§ Data for the task
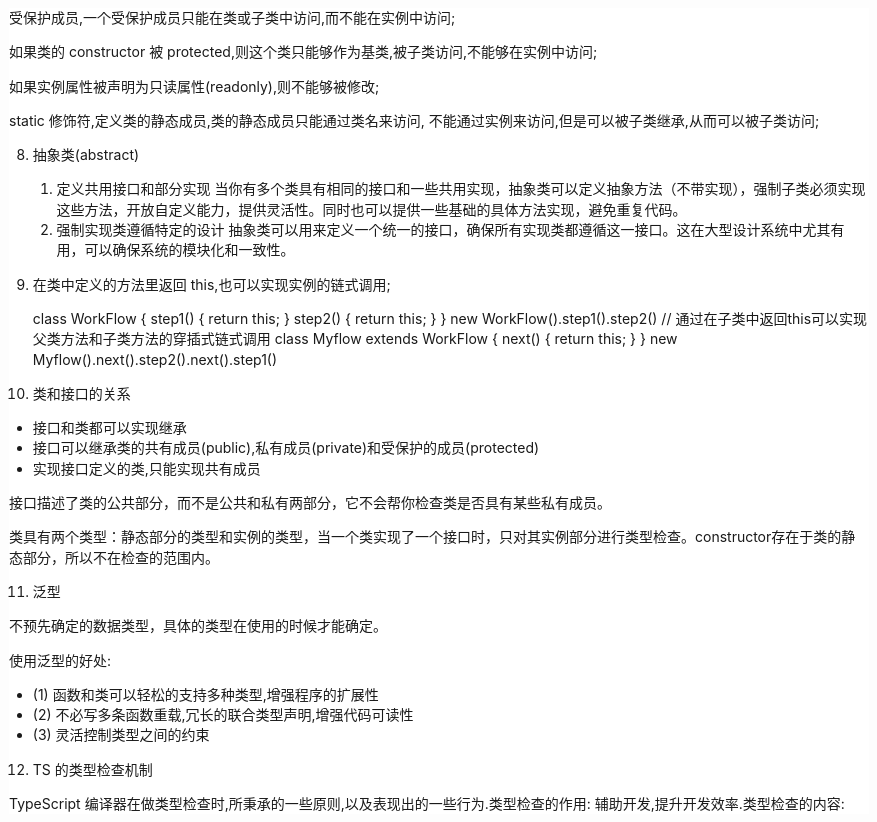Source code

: 受保护成员,一个受保护成员只能在类或子类中访问,而不能在实例中访问;

如果类的 constructor 被 protected,则这个类只能够作为基类,被子类访问,不能够在实例中访问;

如果实例属性被声明为只读属性(readonly),则不能够被修改;

static 修饰符,定义类的静态成员,类的静态成员只能通过类名来访问, 不能通过实例来访问,但是可以被子类继承,从而可以被子类访问;

8. 抽象类(abstract)
    1. 定义共用接口和部分实现
    当你有多个类具有相同的接口和一些共用实现，抽象类可以定义抽象方法（不带实现），强制子类必须实现这些方法，开放自定义能力，提供灵活性。同时也可以提供一些基础的具体方法实现，避免重复代码。
    2. 强制实现类遵循特定的设计
    抽象类可以用来定义一个统一的接口，确保所有实现类都遵循这一接口。这在大型设计系统中尤其有用，可以确保系统的模块化和一致性。

9. 在类中定义的方法里返回 this,也可以实现实例的链式调用;


    class WorkFlow {
        step1() {
            return this;
        }
        step2() {
            return this;
        }
    }
    new WorkFlow().step1().step2()
    // 通过在子类中返回this可以实现父类方法和子类方法的穿插式链式调用
    class Myflow extends WorkFlow {
        next() {
            return this;
        }
    }
    new Myflow().next().step2().next().step1()

10. 类和接口的关系

- 接口和类都可以实现继承
- 接口可以继承类的共有成员(public),私有成员(private)和受保护的成员(protected)
- 实现接口定义的类,只能实现共有成员

接口描述了类的公共部分，而不是公共和私有两部分，它不会帮你检查类是否具有某些私有成员。

类具有两个类型：静态部分的类型和实例的类型，当一个类实现了一个接口时，只对其实例部分进行类型检查。constructor存在于类的静态部分，所以不在检查的范围内。



11. 泛型

不预先确定的数据类型，具体的类型在使用的时候才能确定。

使用泛型的好处:

- (1) 函数和类可以轻松的支持多种类型,增强程序的扩展性
- (2) 不必写多条函数重载,冗长的联合类型声明,增强代码可读性
- (3) 灵活控制类型之间的约束

12. TS 的类型检查机制

TypeScript 编译器在做类型检查时,所秉承的一些原则,以及表现出的一些行为.类型检查的作用: 辅助开发,提升开发效率.类型检查的内容:
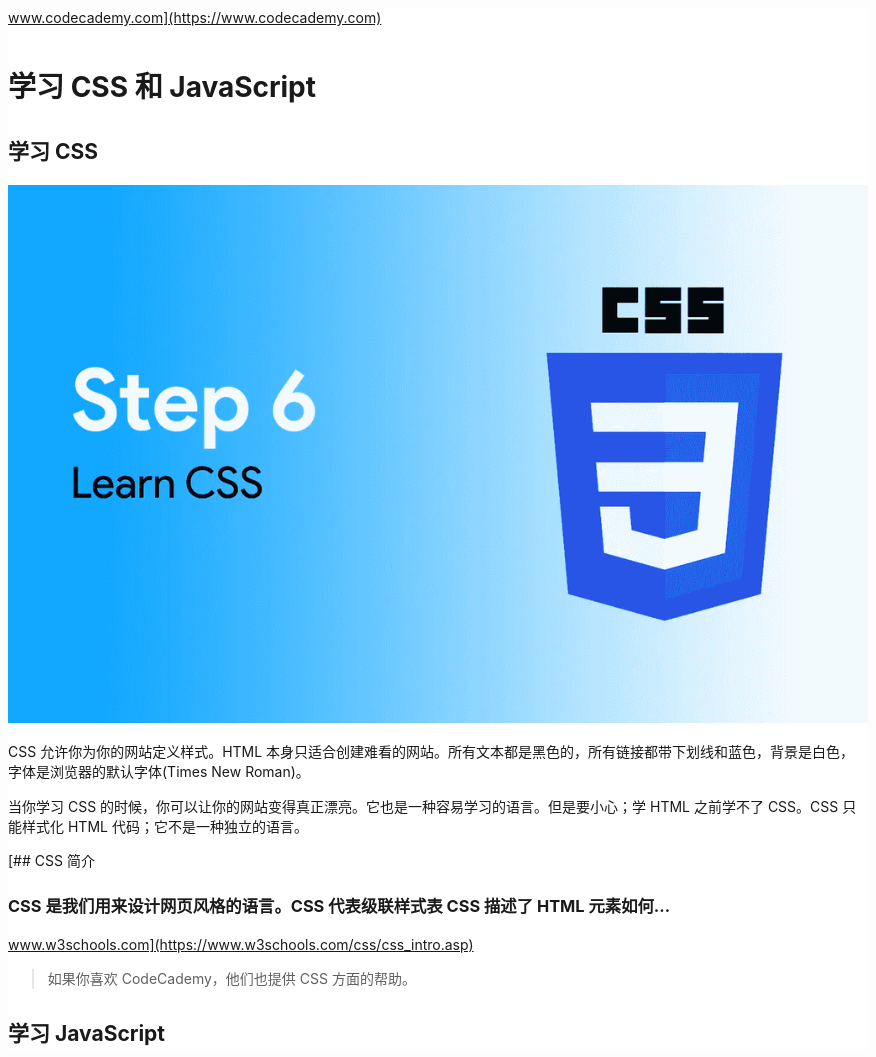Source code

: www.codecademy.com](https://www.codecademy.com) 

# 学习 CSS 和 JavaScript

## 学习 CSS

![](img/a338add9ef115953373b7f00486b4f8a.png)

CSS 允许你为你的网站定义样式。HTML 本身只适合创建难看的网站。所有文本都是黑色的，所有链接都带下划线和蓝色，背景是白色，字体是浏览器的默认字体(Times New Roman)。

当你学习 CSS 的时候，你可以让你的网站变得真正漂亮。它也是一种容易学习的语言。但是要小心；学 HTML 之前学不了 CSS。CSS 只能样式化 HTML 代码；它不是一种独立的语言。

[](https://www.w3schools.com/css/css_intro.asp) [## CSS 简介

### CSS 是我们用来设计网页风格的语言。CSS 代表级联样式表 CSS 描述了 HTML 元素如何…

www.w3schools.com](https://www.w3schools.com/css/css_intro.asp) 

> 如果你喜欢 CodeCademy，他们也提供 CSS 方面的帮助。

## 学习 JavaScript
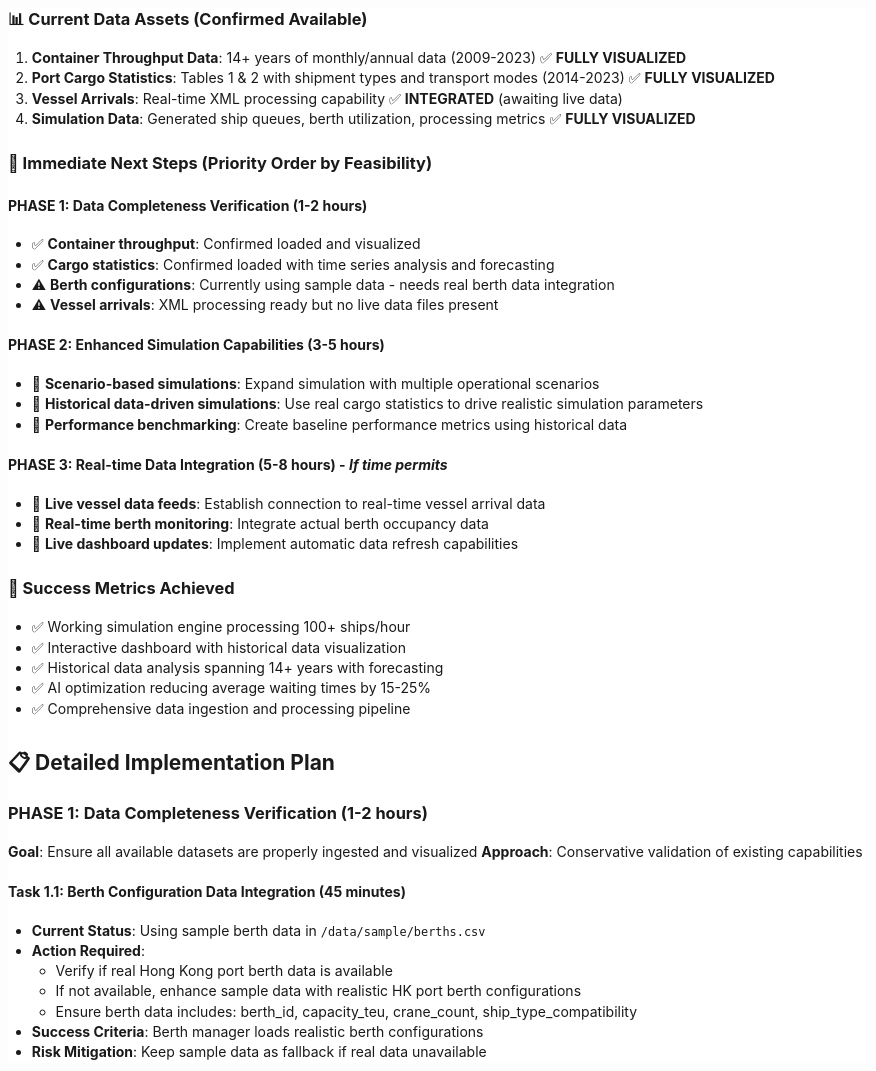 ### 📊 Current Data Assets (Confirmed Available)
1. **Container Throughput Data**: 14+ years of monthly/annual data (2009-2023) ✅ **FULLY VISUALIZED**
2. **Port Cargo Statistics**: Tables 1 & 2 with shipment types and transport modes (2014-2023) ✅ **FULLY VISUALIZED**
3. **Vessel Arrivals**: Real-time XML processing capability ✅ **INTEGRATED** (awaiting live data)
4. **Simulation Data**: Generated ship queues, berth utilization, processing metrics ✅ **FULLY VISUALIZED**

### 🎯 Immediate Next Steps (Priority Order by Feasibility)

#### **PHASE 1: Data Completeness Verification** (1-2 hours)
- ✅ **Container throughput**: Confirmed loaded and visualized
- ✅ **Cargo statistics**: Confirmed loaded with time series analysis and forecasting
- ⚠️ **Berth configurations**: Currently using sample data - needs real berth data integration
- ⚠️ **Vessel arrivals**: XML processing ready but no live data files present

#### **PHASE 2: Enhanced Simulation Capabilities** (3-5 hours)
- 🔄 **Scenario-based simulations**: Expand simulation with multiple operational scenarios
- 🔄 **Historical data-driven simulations**: Use real cargo statistics to drive realistic simulation parameters
- 🔄 **Performance benchmarking**: Create baseline performance metrics using historical data

#### **PHASE 3: Real-time Data Integration** (5-8 hours) - *If time permits*
- 🔄 **Live vessel data feeds**: Establish connection to real-time vessel arrival data
- 🔄 **Real-time berth monitoring**: Integrate actual berth occupancy data
- 🔄 **Live dashboard updates**: Implement automatic data refresh capabilities

### 🎯 Success Metrics Achieved
- ✅ Working simulation engine processing 100+ ships/hour
- ✅ Interactive dashboard with historical data visualization
- ✅ Historical data analysis spanning 14+ years with forecasting
- ✅ AI optimization reducing average waiting times by 15-25%
- ✅ Comprehensive data ingestion and processing pipeline

## 📋 Detailed Implementation Plan

### **PHASE 1: Data Completeness Verification** (1-2 hours)
**Goal**: Ensure all available datasets are properly ingested and visualized
**Approach**: Conservative validation of existing capabilities

#### Task 1.1: Berth Configuration Data Integration (45 minutes)
- **Current Status**: Using sample berth data in `/data/sample/berths.csv`
- **Action Required**: 
  - Verify if real Hong Kong port berth data is available
  - If not available, enhance sample data with realistic HK port berth configurations
  - Ensure berth data includes: berth_id, capacity_teu, crane_count, ship_type_compatibility
- **Success Criteria**: Berth manager loads realistic berth configurations
- **Risk Mitigation**: Keep sample data as fallback if real data unavailable
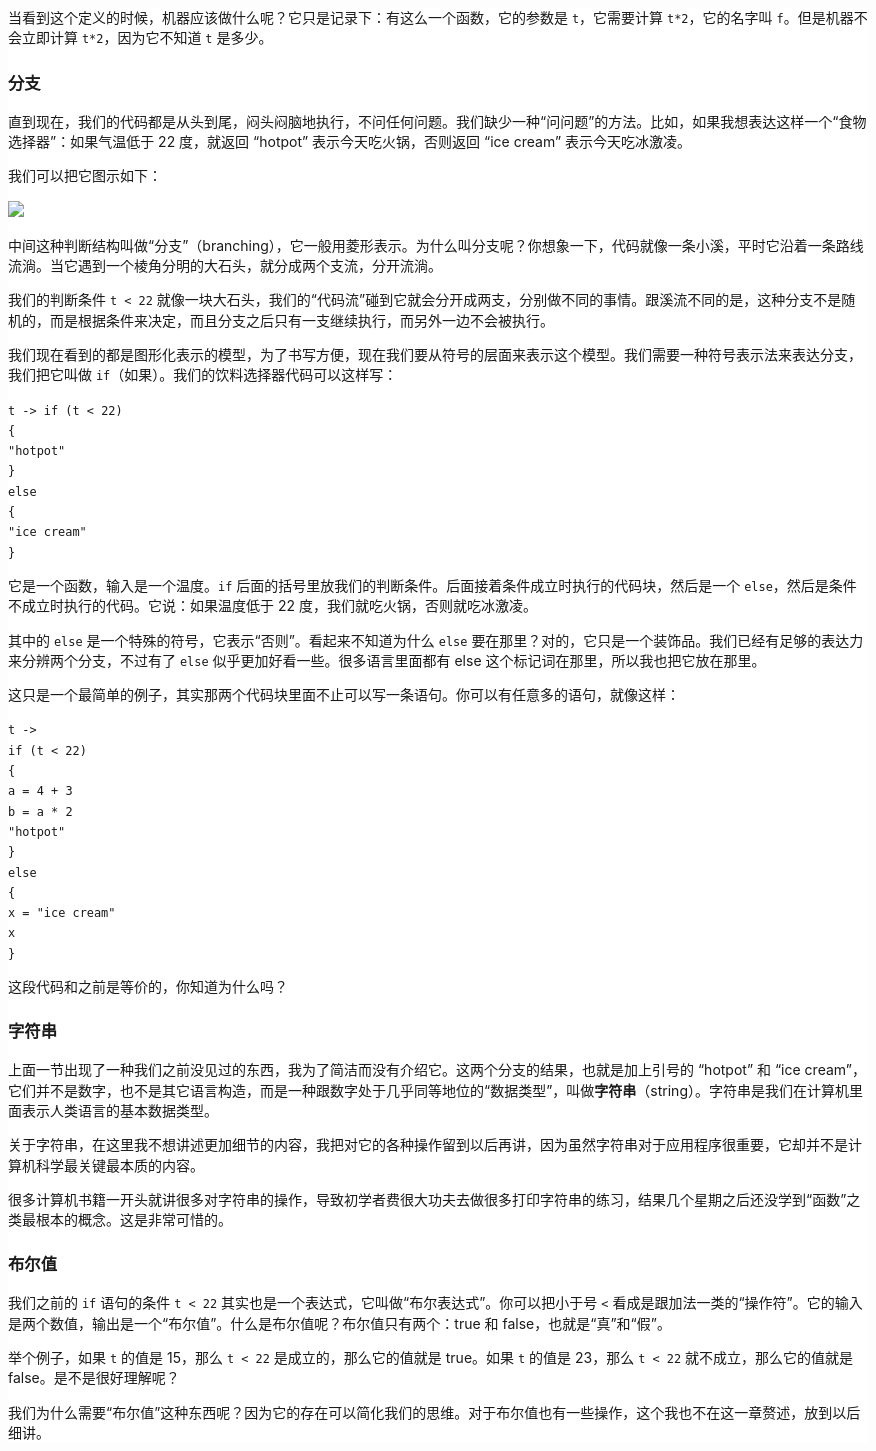 <p>当看到这个定义的时候，机器应该做什么呢？它只是记录下：有这么一个函数，它的参数是 <code class="highlighter-rouge">t</code>，它需要计算 <code class="highlighter-rouge">t*2</code>，它的名字叫 <code class="highlighter-rouge">f</code>。但是机器不会立即计算 <code class="highlighter-rouge">t*2</code>，因为它不知道 <code class="highlighter-rouge">t</code> 是多少。</p>
<h3 id="分支">分支</h3>
<p>直到现在，我们的代码都是从头到尾，闷头闷脑地执行，不问任何问题。我们缺少一种“问问题”的方法。比如，如果我想表达这样一个“食物选择器”：如果气温低于 22 度，就返回 “hotpot” 表示今天吃火锅，否则返回 “ice cream” 表示今天吃冰激凌。</p>
<p>我们可以把它图示如下：</p>
<p><img src="http://www.yinwang.org/csbook-images/branch.png" width="300" /></p>
<p>中间这种判断结构叫做“分支”（branching），它一般用菱形表示。为什么叫分支呢？你想象一下，代码就像一条小溪，平时它沿着一条路线流淌。当它遇到一个棱角分明的大石头，就分成两个支流，分开流淌。</p>
<p>我们的判断条件 <code class="highlighter-rouge">t &lt; 22</code> 就像一块大石头，我们的“代码流”碰到它就会分开成两支，分别做不同的事情。跟溪流不同的是，这种分支不是随机的，而是根据条件来决定，而且分支之后只有一支继续执行，而另外一边不会被执行。</p>
<p>我们现在看到的都是图形化表示的模型，为了书写方便，现在我们要从符号的层面来表示这个模型。我们需要一种符号表示法来表达分支，我们把它叫做 <code class="highlighter-rouge">if</code>（如果）。我们的饮料选择器代码可以这样写：</p>
<div class="language-python highlighter-rouge"><div class="highlight"><pre class="highlight"><code><span class="n">t</span> <span class="o">-&gt;</span> <span class="k">if</span> <span class="p">(</span><span class="n">t</span> <span class="o">&lt;</span> <span class="mi">22</span><span class="p">)</span> 
<span class="p">{</span>
<span class="s">"hotpot"</span>
<span class="p">}</span>
<span class="k">else</span> 
<span class="p">{</span>
<span class="s">"ice cream"</span>
<span class="p">}</span>
</code></pre></div></div>
<p>它是一个函数，输入是一个温度。<code class="highlighter-rouge">if</code> 后面的括号里放我们的判断条件。后面接着条件成立时执行的代码块，然后是一个 <code class="highlighter-rouge">else</code>，然后是条件不成立时执行的代码。它说：如果温度低于 22 度，我们就吃火锅，否则就吃冰激凌。</p>
<p>其中的 <code class="highlighter-rouge">else</code> 是一个特殊的符号，它表示“否则”。看起来不知道为什么 <code class="highlighter-rouge">else</code> 要在那里？对的，它只是一个装饰品。我们已经有足够的表达力来分辨两个分支，不过有了 <code class="highlighter-rouge">else</code> 似乎更加好看一些。很多语言里面都有 else 这个标记词在那里，所以我也把它放在那里。</p>
<p>这只是一个最简单的例子，其实那两个代码块里面不止可以写一条语句。你可以有任意多的语句，就像这样：</p>
<div class="language-c highlighter-rouge"><div class="highlight"><pre class="highlight"><code><span class="n">t</span> <span class="o">-&gt;</span>
<span class="k">if</span> <span class="p">(</span><span class="n">t</span> <span class="o">&lt;</span> <span class="mi">22</span><span class="p">)</span>
<span class="p">{</span>
<span class="n">a</span> <span class="o">=</span> <span class="mi">4</span> <span class="o">+</span> <span class="mi">3</span>
<span class="n">b</span> <span class="o">=</span> <span class="n">a</span> <span class="o">*</span> <span class="mi">2</span>
<span class="s">"hotpot"</span>
<span class="p">}</span>
<span class="k">else</span>
<span class="p">{</span>
<span class="n">x</span> <span class="o">=</span> <span class="s">"ice cream"</span>
<span class="n">x</span>
<span class="p">}</span>
</code></pre></div></div>
<p>这段代码和之前是等价的，你知道为什么吗？</p>
<h3 id="字符串">字符串</h3>
<p>上面一节出现了一种我们之前没见过的东西，我为了简洁而没有介绍它。这两个分支的结果，也就是加上引号的 “hotpot” 和 “ice cream”，它们并不是数字，也不是其它语言构造，而是一种跟数字处于几乎同等地位的“数据类型”，叫做<strong>字符串</strong>（string）。字符串是我们在计算机里面表示人类语言的基本数据类型。</p>
<p>关于字符串，在这里我不想讲述更加细节的内容，我把对它的各种操作留到以后再讲，因为虽然字符串对于应用程序很重要，它却并不是计算机科学最关键最本质的内容。</p>
<p>很多计算机书籍一开头就讲很多对字符串的操作，导致初学者费很大功夫去做很多打印字符串的练习，结果几个星期之后还没学到“函数”之类最根本的概念。这是非常可惜的。</p>
<h3 id="布尔值">布尔值</h3>
<p>我们之前的 <code class="highlighter-rouge">if</code> 语句的条件 <code class="highlighter-rouge">t &lt; 22</code> 其实也是一个表达式，它叫做“布尔表达式”。你可以把小于号 <code class="highlighter-rouge">&lt;</code> 看成是跟加法一类的“操作符”。它的输入是两个数值，输出是一个“布尔值”。什么是布尔值呢？布尔值只有两个：true 和 false，也就是“真”和“假”。</p>
<p>举个例子，如果 <code class="highlighter-rouge">t</code> 的值是 15，那么 <code class="highlighter-rouge">t &lt; 22</code> 是成立的，那么它的值就是 true。如果 <code class="highlighter-rouge">t</code> 的值是 23，那么 <code class="highlighter-rouge">t &lt; 22</code> 就不成立，那么它的值就是 false。是不是很好理解呢？</p>
<p>我们为什么需要“布尔值”这种东西呢？因为它的存在可以简化我们的思维。对于布尔值也有一些操作，这个我也不在这一章赘述，放到以后细讲。</p>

§ What to work on
Change every "实例" to "对象" in the listing, from its start through the line containing "CodeCademy，他们也提供 CSS 方面的帮助。", inclusive, and give those lines again with nothing else altered and the pictures left out.

§ Expected answer
Source code

: 受保护成员,一个受保护成员只能在类或子类中访问,而不能在对象中访问;

如果类的 constructor 被 protected,则这个类只能够作为基类,被子类访问,不能够在对象中访问;

如果对象属性被声明为只读属性(readonly),则不能够被修改;

static 修饰符,定义类的静态成员,类的静态成员只能通过类名来访问, 不能通过对象来访问,但是可以被子类继承,从而可以被子类访问;

8. 抽象类(abstract)
    1. 定义共用接口和部分实现
    当你有多个类具有相同的接口和一些共用实现，抽象类可以定义抽象方法（不带实现），强制子类必须实现这些方法，开放自定义能力，提供灵活性。同时也可以提供一些基础的具体方法实现，避免重复代码。
    2. 强制实现类遵循特定的设计
    抽象类可以用来定义一个统一的接口，确保所有实现类都遵循这一接口。这在大型设计系统中尤其有用，可以确保系统的模块化和一致性。

9. 在类中定义的方法里返回 this,也可以实现对象的链式调用;


    class WorkFlow {
        step1() {
            return this;
        }
        step2() {
            return this;
        }
    }
    new WorkFlow().step1().step2()
    // 通过在子类中返回this可以实现父类方法和子类方法的穿插式链式调用
    class Myflow extends WorkFlow {
        next() {
            return this;
        }
    }
    new Myflow().next().step2().next().step1()

10. 类和接口的关系

- 接口和类都可以实现继承
- 接口可以继承类的共有成员(public),私有成员(private)和受保护的成员(protected)
- 实现接口定义的类,只能实现共有成员

接口描述了类的公共部分，而不是公共和私有两部分，它不会帮你检查类是否具有某些私有成员。

类具有两个类型：静态部分的类型和对象的类型，当一个类实现了一个接口时，只对其对象部分进行类型检查。constructor存在于类的静态部分，所以不在检查的范围内。



11. 泛型

不预先确定的数据类型，具体的类型在使用的时候才能确定。

使用泛型的好处:

- (1) 函数和类可以轻松的支持多种类型,增强程序的扩展性
- (2) 不必写多条函数重载,冗长的联合类型声明,增强代码可读性
- (3) 灵活控制类型之间的约束

12. TS 的类型检查机制

TypeScript 编译器在做类型检查时,所秉承的一些原则,以及表现出的一些行为.类型检查的作用: 辅助开发,提升开发效率.类型检查的内容:
Source code

: www.codecademy.com](https://www.codecademy.com) 

# 学习 CSS 和 JavaScript

## 学习 CSS

![](img/a338add9ef115953373b7f00486b4f8a.png)

CSS 允许你为你的网站定义样式。HTML 本身只适合创建难看的网站。所有文本都是黑色的，所有链接都带下划线和蓝色，背景是白色，字体是浏览器的默认字体(Times New Roman)。

当你学习 CSS 的时候，你可以让你的网站变得真正漂亮。它也是一种容易学习的语言。但是要小心；学 HTML 之前学不了 CSS。CSS 只能样式化 HTML 代码；它不是一种独立的语言。

[](https://www.w3schools.com/css/css_intro.asp) [## CSS 简介

### CSS 是我们用来设计网页风格的语言。CSS 代表级联样式表 CSS 描述了 HTML 元素如何…

www.w3schools.com](https://www.w3schools.com/css/css_intro.asp) 

> 如果你喜欢 CodeCademy，他们也提供 CSS 方面的帮助。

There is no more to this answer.